Asia Leads in Institutional Adoption of Digital Assets
The latest Institutional Investor Digital Assets Study by Fidelity Digital Assets included responses from Asian investors for the first time this past year, and found they were far more accepting of digital assets than their US and European counterparts. Of the 299 Asian institutional investors surveyed, 71% had adopted digital assets, with 9 in 10 indicating they were actively exploring opportunities. This compares to digital asset adoption among 56% of the European institutional investors surveyed and 33% of the US ones.
There was also significant divergence in opinion among Asian investors when asked about more nuanced aspects of digital assets, such as arbitrate and yield opportunities. The study concluded that the differentiated interest in these more complex spaces of the digital asset market is yet another way in which Asian institutional investors are ahead of the curve relative to the West within this asset class.
“Asia was definitely an early mover when it came to institutional focus on digital assets, but the rest of the world is starting to catch up,” observed Samar Sen, head of Asia at US-based crypto-trading engineering company Talos. Until recently, “unless an investment firm launched as a digital-native crypto fund, it was challenging to enter the market in a significant way due to concerns around security, custody, liquidity, settlement, regulation, AML and so on,” he added. “These have largely been addressed over the past few years with the help of firms like Talos, and we are now seeing the largest institutional investors enter the markets at scale, in Asia and globally.”
A few jurisdictions are vying for the position of Asia’s crypto hub, including Singapore and Hong Kong. “Singapore has emerged as one of, if not the, leading crypto hubs in the world, for a few reasons,” commented Sen. “Obviously, it starts with its progressive regulatory stance on digital assets, its business-friendly climate, and its strong fintech ecosystem and talent base. Beyond that, we’ve also seen that positive regulation around digital assets can bring a lot of crypto innovation – Singapore is an example, as is the US, UK, Switzerland, Germany, Hong Kong and so on. Finally, crypto is obviously a 24/7 market, so given Singapore’s 12-hour offset from New York it’s an ideal location for Talos to situate a secondary support hub as we introduce a follow-the-sun support model for our clients.”

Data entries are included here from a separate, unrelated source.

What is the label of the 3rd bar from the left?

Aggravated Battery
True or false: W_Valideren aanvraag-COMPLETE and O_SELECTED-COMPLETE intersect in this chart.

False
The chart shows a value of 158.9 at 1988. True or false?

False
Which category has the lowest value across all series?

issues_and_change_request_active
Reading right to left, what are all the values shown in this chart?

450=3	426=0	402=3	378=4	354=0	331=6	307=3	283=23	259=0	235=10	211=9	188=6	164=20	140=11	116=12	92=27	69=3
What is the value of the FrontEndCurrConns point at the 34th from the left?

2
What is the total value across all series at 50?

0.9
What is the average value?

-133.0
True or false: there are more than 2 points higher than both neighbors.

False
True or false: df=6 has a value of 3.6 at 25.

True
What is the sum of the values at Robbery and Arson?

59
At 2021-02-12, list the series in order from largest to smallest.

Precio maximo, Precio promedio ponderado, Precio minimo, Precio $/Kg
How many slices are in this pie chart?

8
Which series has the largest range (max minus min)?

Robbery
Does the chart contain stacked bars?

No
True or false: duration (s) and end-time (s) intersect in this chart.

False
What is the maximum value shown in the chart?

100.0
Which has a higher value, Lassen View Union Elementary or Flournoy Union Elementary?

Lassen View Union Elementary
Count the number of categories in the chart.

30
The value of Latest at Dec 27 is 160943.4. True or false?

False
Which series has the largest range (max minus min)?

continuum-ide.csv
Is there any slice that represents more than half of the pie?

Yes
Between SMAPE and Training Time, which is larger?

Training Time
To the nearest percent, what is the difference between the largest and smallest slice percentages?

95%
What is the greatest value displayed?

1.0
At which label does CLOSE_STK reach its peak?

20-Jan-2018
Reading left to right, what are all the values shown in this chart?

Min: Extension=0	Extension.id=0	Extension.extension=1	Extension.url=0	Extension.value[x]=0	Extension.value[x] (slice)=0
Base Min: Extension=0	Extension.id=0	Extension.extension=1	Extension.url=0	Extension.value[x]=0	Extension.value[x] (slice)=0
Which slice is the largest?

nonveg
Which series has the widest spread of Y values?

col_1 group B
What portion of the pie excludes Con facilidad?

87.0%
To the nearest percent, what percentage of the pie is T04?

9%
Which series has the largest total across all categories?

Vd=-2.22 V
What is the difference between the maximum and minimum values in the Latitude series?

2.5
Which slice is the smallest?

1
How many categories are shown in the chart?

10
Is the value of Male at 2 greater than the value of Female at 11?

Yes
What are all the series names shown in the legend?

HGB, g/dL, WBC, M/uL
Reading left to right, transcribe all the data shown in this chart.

One way in which Asia lags the West, however, is in its lack of crypto ETPs. Following the launch of several bitcoin ETFs in the US and Canada and other crypto ETP listings in Europe, the Asia Pacific market appears ripe for crypto funds. “Asset managers in the region are actively looking to explore opportunities and having an understanding of the regulators attitude towards these products will be an important consideration,” noted Irfan Ahmad, APAC Product Head at State Street Digital.
Those attitudes diverge considerably across Asia. Singapore has started granting regulatory consent to service providers of virtual assets under its the Payment Services Act, and security tokens under the Securities and Futures Act. China has gone in the opposite direction, declaring all crypto-related transactions in the country are illegal, including services provided by offshore exchanges.
Despite such inconsistencies, Asia as a whole is a dominant force in crypto. Ahmad pointed to a Chainalysis report that found 40% of the bitcoin on-chain activity conducted on the top 50 exchanges originates in Asia Pacific. “To date, investors in the region seeking exposure to crypto assets ─ such as hedge funds and family offices ꟷ have turned to private funds, that are commonly domiciled in offshore jurisdictions, and make use of alternative fund structures,” he explained. “Those asset managers looking to launch ETFs, may see initial participation in crypto via alternative funds as a means of not only testing market demand but also reassuring regulators about the issuance of mainstream ETF structures for crypto in their markets.”
As for the impediments to introducing listed funds to the region, “regulators have continued to voice concerns about pricing of crypto assets, which is yet to be standardized. Further, some markets do not yet have clear rules in place to facilitate this. The significant volatility of the underlying assets is another concern that complicates ETF approval. While crypto ETFs would trade on exchanges and be subject to trading hour restrictions, cryptocurrencies can be traded 24/7, leading to fears of how investors could be negatively impacted with no real-time exit option,” he noted.
Ahmad revealed that while regulators in Asia Pacific remain undecided about approving ETF issuance, a number of them are granting Recognized Market Operator (RMO) licenses to newly established digital asset exchanges. These can operate as private exchanges to begin with and will limit membership to accredited and institutional investors. Eventually, these exchanges could play a pivotal role in the development of the ETF market in the region.